How does that make the religion any less dangerous? All it takes is a shift in how the religion is taught to place emphasis on the more deplorable parts and suddenly the religion is exactly as bad, if not worse, than Dawkins makes it out to be.
WE often forget that believers have in reality a hodgepodge of beliefs that may or may not have anything to do with what is religious canon. Hell, the mosque I went to has a guy who deals with public relations, and what was interesting was that somehow he felt the need to justify so many of their traditions regarding prayer methods and fasting based on (junk) science. He hears that God wants what is good for us, therefore resting your head on the ground during prayer must be good in some way, right? But how, especially given that it hurts your damn ankles? Well, according to this guy, "science" has proven that putting your head on the ground releases "negative energy" from your body. Yes, really. New Age Woo is just as much a part of that guy's belief system as what is in his holy book. Go figure.

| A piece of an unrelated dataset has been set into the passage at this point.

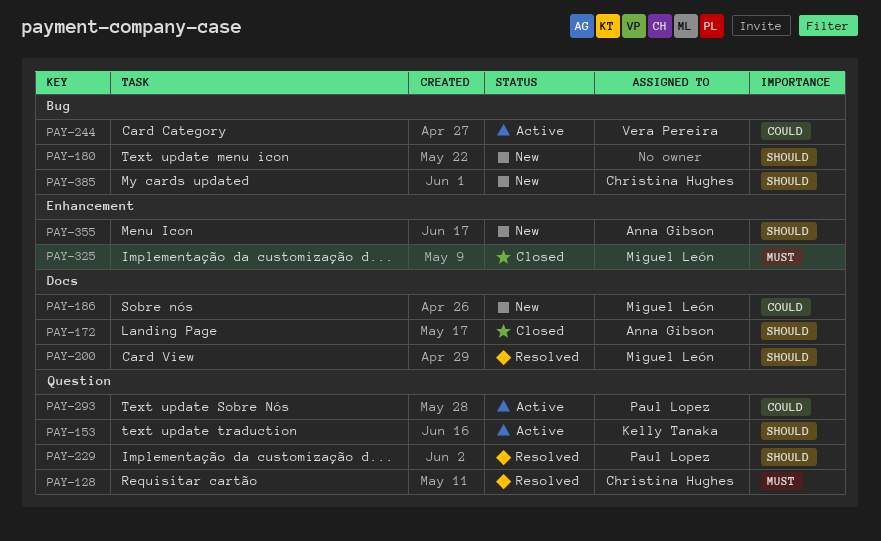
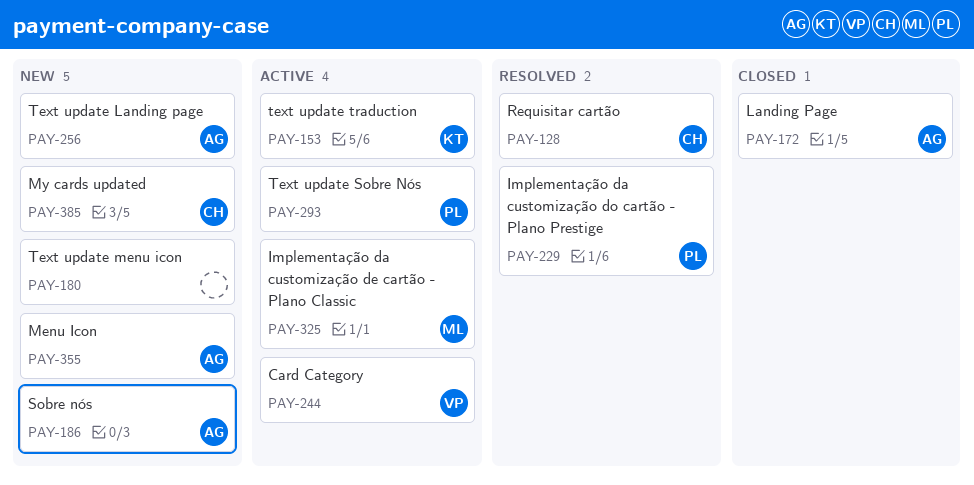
PAY-186, owner: Miguel León -> Anna Gibson
PAY-200: present -> none
PAY-256: none -> present
PAY-325, status: Closed -> Active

Then those beliefs as well as what is written in the actual holy text are both religion and both equally open to attack. This makes your argument weaker not stronger.
I would put it to you that what is truly dangerous are demagogues who lack self-reflection. Dawkins is one of those people. What makes him an Islamophobe is the inability to distinguish between Islam as it exists in real life, and the Straw Monster that exists in his head.
So ISIS didn't happen then? It seems to me like fear is justified when the things one fears are literally happening.